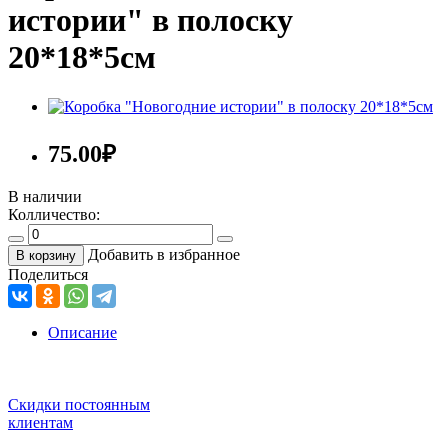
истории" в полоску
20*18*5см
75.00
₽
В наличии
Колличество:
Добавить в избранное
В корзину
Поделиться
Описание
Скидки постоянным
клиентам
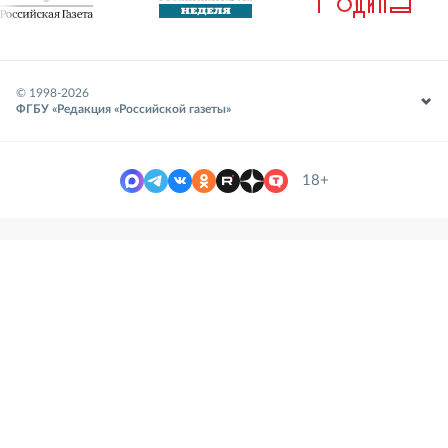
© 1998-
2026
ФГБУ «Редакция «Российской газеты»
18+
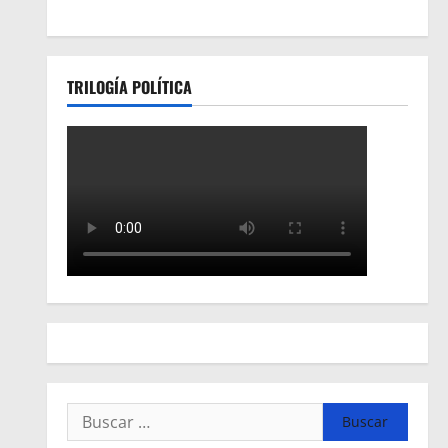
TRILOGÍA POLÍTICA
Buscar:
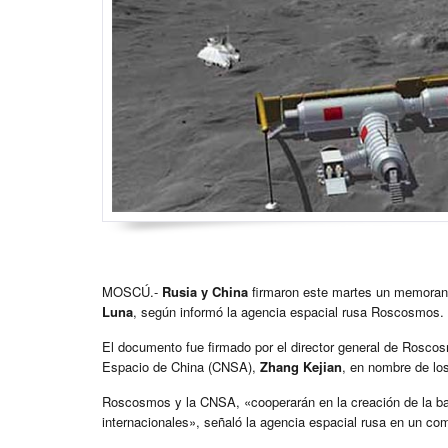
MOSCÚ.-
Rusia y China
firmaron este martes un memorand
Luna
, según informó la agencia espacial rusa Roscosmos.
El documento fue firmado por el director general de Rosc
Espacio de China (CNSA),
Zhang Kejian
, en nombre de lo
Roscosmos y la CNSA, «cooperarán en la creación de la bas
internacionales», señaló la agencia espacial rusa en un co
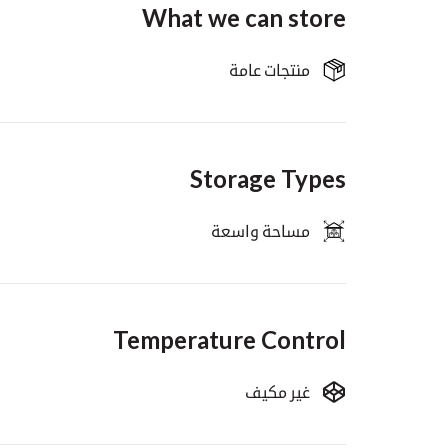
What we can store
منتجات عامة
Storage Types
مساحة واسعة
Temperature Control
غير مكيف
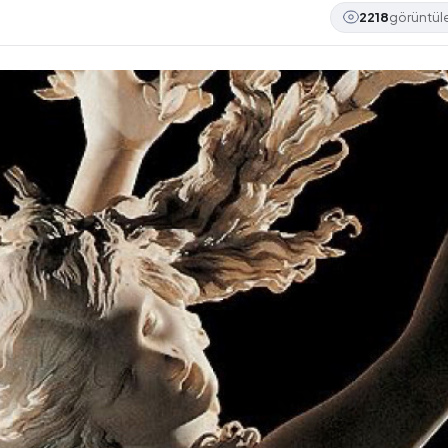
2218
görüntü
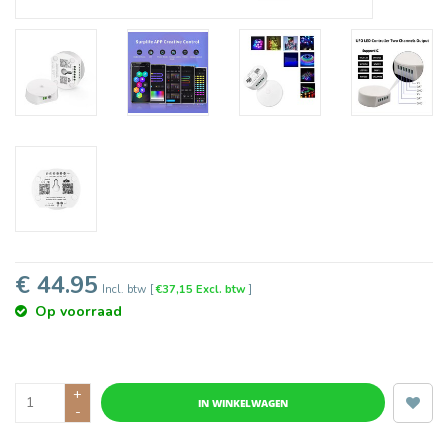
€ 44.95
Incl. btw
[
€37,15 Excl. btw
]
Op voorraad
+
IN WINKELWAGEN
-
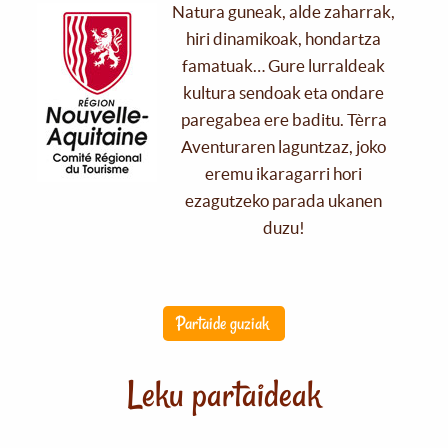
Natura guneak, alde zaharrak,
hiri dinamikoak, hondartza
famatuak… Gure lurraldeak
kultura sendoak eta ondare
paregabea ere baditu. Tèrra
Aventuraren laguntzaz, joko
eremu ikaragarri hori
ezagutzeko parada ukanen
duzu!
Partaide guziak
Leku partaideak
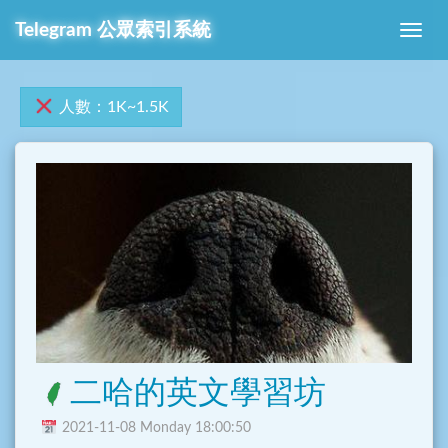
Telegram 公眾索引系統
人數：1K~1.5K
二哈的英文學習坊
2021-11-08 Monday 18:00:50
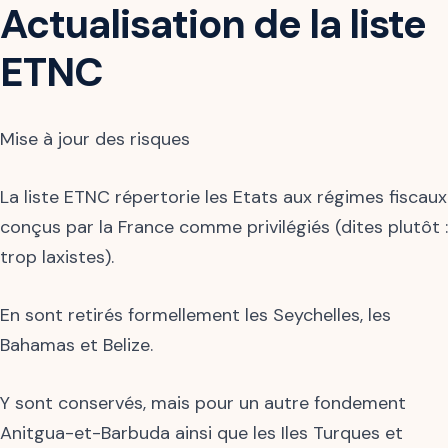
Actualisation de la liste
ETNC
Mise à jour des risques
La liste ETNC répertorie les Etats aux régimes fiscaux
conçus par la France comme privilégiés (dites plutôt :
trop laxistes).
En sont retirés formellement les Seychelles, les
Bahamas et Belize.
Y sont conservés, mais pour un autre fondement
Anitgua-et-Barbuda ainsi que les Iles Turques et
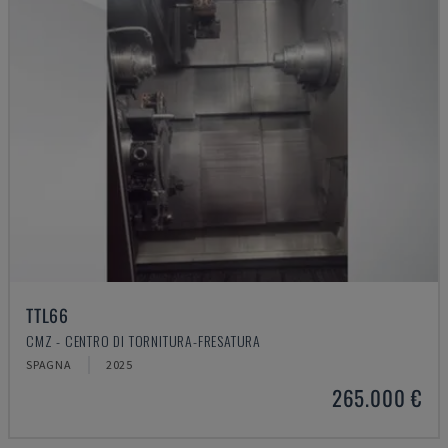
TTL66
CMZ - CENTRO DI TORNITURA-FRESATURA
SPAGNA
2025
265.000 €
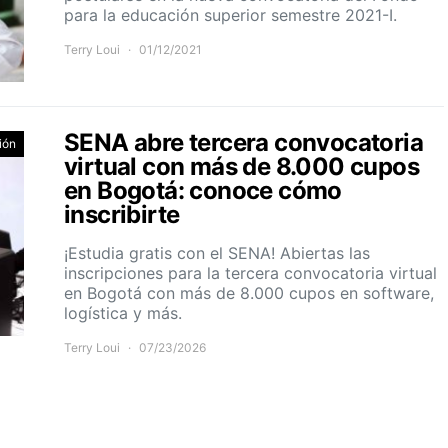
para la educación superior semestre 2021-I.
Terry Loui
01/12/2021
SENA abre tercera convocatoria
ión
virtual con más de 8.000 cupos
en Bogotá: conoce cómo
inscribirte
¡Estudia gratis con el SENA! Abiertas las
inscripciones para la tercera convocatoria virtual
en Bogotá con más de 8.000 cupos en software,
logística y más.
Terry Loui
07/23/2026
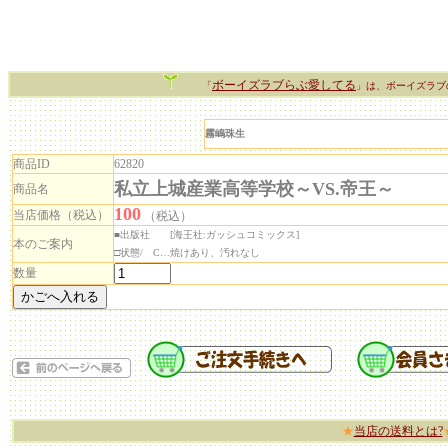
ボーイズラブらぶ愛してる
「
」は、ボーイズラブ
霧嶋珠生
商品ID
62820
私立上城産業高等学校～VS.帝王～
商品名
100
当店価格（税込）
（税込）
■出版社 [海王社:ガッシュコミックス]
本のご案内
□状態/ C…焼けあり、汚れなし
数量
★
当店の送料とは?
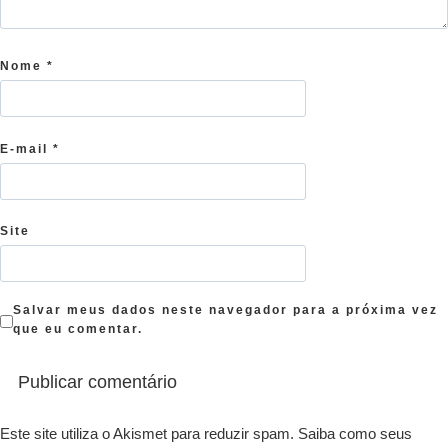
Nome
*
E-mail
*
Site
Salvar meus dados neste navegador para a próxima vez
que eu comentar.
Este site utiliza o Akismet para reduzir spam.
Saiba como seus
---
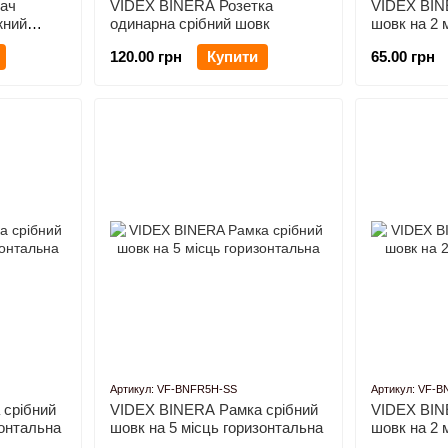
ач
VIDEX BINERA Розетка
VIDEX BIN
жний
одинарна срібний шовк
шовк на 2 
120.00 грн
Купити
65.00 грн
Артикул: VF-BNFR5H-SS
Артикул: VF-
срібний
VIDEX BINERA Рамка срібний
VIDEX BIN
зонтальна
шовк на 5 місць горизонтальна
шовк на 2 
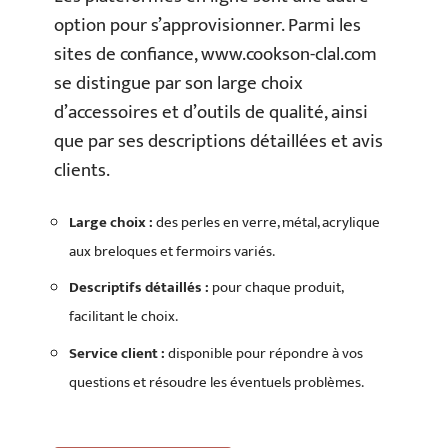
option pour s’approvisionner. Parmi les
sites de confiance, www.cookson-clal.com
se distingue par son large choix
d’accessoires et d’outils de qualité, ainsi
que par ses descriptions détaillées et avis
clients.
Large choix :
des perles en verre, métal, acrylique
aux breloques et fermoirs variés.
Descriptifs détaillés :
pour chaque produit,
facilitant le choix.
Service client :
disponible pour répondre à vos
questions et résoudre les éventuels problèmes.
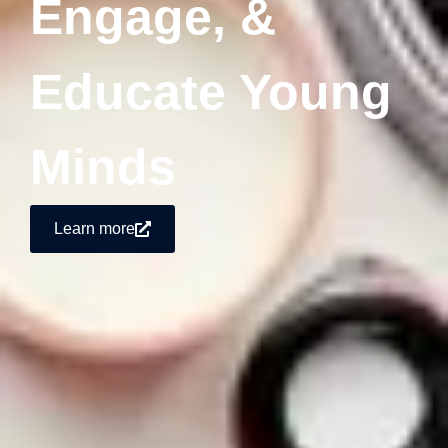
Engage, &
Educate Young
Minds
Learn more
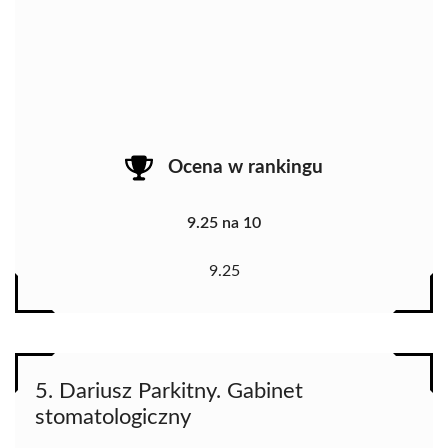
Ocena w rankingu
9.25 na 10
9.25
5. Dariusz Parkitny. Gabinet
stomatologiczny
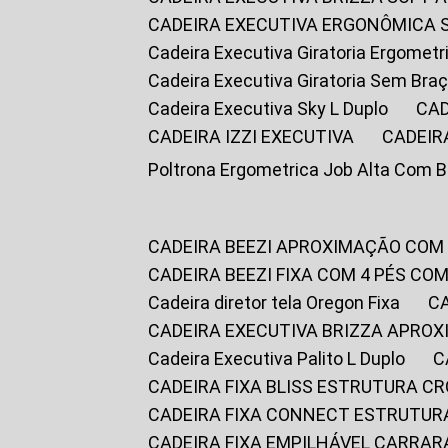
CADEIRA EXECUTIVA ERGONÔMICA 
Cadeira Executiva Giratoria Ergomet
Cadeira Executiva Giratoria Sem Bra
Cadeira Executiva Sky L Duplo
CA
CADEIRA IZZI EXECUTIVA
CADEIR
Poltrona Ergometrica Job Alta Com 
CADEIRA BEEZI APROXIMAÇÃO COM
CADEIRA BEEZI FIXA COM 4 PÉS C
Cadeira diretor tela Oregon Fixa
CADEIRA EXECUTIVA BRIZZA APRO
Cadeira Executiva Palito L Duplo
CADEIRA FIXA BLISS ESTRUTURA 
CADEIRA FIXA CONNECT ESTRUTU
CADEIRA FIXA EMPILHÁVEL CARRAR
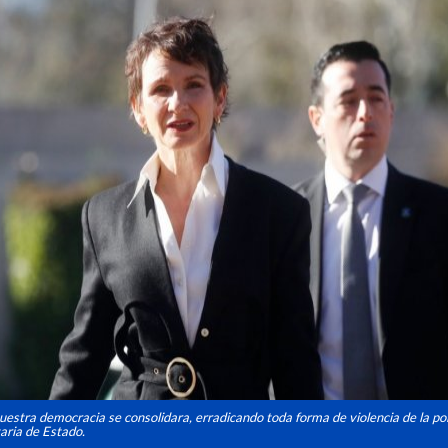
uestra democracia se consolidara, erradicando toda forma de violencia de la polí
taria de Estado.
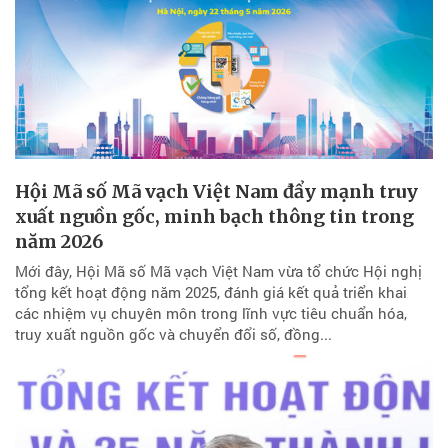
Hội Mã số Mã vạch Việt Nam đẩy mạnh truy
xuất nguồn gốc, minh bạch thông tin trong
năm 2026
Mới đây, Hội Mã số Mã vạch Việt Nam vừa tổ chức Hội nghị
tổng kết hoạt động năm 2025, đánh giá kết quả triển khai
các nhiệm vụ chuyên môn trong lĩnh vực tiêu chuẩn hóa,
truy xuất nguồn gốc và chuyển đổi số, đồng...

### What needs to be done:
Filter the listing above by the word "choix"; copy each line that passes.

### Answer below:
se distingue par son large choix
Large choix :
facilitant le choix.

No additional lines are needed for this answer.